QUESTIONS SUR DOCUMENT.
1. Traduisez en anglais cette phrase du texte sur les prisons au Maroc : « Aucune association –comme par exemple l'Observatoire marocain des prisons ou les ONG de défense des droits de l'homme- n'a été contactée dans le cadre de ce rapport sur la situation dans les prisons. »
2. D'après le texte sur les prisons au Maroc, combien de personnes détenues dans le cadre de la contrainte par corps ont obtenu la liberté provisoire grâce à l'intervention directe de la mission ?
3. Reprenez le texte sur les prisons au Maroc à la suite de sa dernière phrase et poursuivez-le.

Au cours de ses pérégrinations, le groupe de travail -qui compte dans ses rangs des personnalités diverses, du PJD Mustapha Ramid à l'activiste, passionaria des droits des femmes, Amina Lemrini, a pu proposer des solutions et mettre fin à des situations de détresse.

En effet, et grâce à l'intervention directe de cette mission, 800 personnes détenues dans le cadre de la contrainte par corps ont pu bénéficier de la liberté provisoire. Une goutte d'eau dans un océan d'inhumanité ?

“ Le groupe de travail en charge de cette investigation connaît bien le monde de la prison et certains des membres qui le composent sont des militants des droits de l'homme . Et de manière générale, on peut dire que l'objectivité a été de mise dans ce travail. Dans le même temps, il s'agit de faire remarquer que ce rapport a été fait uniquement avec la collaboration du ministère de la Justice et l'administration pénitentiaire.

Aucune association –comme par exemple l'Observatoire marocain des prisons ou les ONG de défense des droits de l'homme- n'a été contactée dans le cadre de ce rapport sur la situation dans les prisons.

On sait bien que l'OMDH, l'AMDH et l'OMP ont travaillé pendant plusieurs années sur les prisons au Maroc avant même l'adoption de la loi de 1999. C'est par nos dénonciations, nos recommandations, nos analyses, la mise en lumière de tout ce qui se passe derrière les barreaux que la sensibilisation des pouvoirs publics a été rendue possible et le ministère de la Justice ainsi que l'administration pénitentiaire ont pu prendre des mesures en faveur des détenus.

LISTING AFFICHÉ.
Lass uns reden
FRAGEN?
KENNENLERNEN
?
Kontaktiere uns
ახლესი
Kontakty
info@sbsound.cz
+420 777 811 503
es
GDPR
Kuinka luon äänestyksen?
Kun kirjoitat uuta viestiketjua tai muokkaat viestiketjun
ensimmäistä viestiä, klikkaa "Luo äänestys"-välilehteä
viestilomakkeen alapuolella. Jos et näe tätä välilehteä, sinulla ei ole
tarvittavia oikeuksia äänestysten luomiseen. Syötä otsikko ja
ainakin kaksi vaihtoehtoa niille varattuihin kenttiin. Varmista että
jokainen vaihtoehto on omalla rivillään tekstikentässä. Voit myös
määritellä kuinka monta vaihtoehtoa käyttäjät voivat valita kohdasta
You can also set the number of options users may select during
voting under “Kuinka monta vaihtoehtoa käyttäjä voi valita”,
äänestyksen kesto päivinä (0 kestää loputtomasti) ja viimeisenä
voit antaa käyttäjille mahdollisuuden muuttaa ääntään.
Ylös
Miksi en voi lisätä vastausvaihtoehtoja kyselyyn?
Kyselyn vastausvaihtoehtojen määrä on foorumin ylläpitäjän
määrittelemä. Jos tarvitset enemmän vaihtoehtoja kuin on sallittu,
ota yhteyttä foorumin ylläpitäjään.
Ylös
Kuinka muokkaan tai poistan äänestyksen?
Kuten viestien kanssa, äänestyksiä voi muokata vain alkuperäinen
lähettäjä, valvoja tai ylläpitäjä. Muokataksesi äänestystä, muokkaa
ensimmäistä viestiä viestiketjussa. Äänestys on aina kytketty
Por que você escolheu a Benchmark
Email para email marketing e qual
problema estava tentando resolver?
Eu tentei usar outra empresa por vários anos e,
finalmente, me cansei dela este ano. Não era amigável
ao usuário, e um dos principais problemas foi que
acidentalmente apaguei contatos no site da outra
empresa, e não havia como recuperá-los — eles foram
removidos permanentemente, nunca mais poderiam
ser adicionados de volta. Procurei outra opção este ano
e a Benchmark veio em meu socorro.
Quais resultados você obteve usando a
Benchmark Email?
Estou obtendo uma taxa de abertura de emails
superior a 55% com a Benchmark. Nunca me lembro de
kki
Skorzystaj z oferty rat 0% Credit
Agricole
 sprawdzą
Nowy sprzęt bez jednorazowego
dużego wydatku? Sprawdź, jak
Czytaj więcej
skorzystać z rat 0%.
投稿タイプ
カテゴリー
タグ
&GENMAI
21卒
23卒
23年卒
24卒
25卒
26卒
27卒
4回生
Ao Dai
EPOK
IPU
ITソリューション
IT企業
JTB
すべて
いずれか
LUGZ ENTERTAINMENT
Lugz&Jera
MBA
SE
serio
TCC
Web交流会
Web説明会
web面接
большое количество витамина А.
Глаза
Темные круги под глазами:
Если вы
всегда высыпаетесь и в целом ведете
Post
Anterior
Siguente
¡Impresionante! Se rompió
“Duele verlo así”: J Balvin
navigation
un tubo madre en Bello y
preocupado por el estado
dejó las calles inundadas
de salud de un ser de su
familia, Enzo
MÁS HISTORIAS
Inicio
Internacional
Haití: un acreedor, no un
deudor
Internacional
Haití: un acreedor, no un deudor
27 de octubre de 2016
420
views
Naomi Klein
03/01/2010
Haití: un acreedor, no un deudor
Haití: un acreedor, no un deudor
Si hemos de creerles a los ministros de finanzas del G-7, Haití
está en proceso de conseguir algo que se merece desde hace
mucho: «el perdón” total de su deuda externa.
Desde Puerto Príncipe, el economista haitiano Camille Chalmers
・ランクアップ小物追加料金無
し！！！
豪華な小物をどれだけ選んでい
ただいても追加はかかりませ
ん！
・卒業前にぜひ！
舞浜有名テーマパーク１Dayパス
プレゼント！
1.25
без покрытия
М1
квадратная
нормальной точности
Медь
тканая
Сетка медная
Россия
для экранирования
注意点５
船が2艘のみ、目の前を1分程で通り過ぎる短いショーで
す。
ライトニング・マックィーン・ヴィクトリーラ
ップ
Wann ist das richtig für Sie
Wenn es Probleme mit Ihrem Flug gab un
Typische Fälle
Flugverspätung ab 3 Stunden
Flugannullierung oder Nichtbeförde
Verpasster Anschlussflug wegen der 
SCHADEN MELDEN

RÉPONSES PAR NUMÉRO.
1. No association (such as the Moroccan Prison Observatory or human rights NGOs) was contacted for this report on the situation in the prisons.

2. 800 personnes.

3.
Je regrette également qu'il n'y ait pas eu de médiatisation ou plutôt d'informations autour de cette mission, sachant que beaucoup de personnes auraient pu témoigner devant le groupe de travail. Cela aurait pu enrichir un premier rapport tel que celui-ci. Le CCDH aurait pu enfin faire mieux. Le groupe de travail s'est contenté d'une étude descriptive, statistique, sans jamais procéder à la moindre analyse ”, regrette le secrétaire général de l'Observatoire marocain des prisons, Abderrahim Jamaï.

Ceux du CCH se sont-ils réfugiés derrière la froideur des chiffres ? En tout cas, le rapport – qui a cette particularité d'être officiel- a le mérite de livrer des statistiques qui donnent à réfléchir, qui donnent aussi parfois froid dans le dos.
Le Maroc compte 53 établissements pénitentiaires dont 28% ont été construit au temps du protectorat. Le rythme de construction des prisons pour une population carcérale en nombre sans cesse croissant révèle une véritable absence de politique carcérale. Entre 1956 et 1965, 13 prisons seront construites à travers le pays et aucune lors de la décennie 1966-1975 !

97 ans et toujours en prison !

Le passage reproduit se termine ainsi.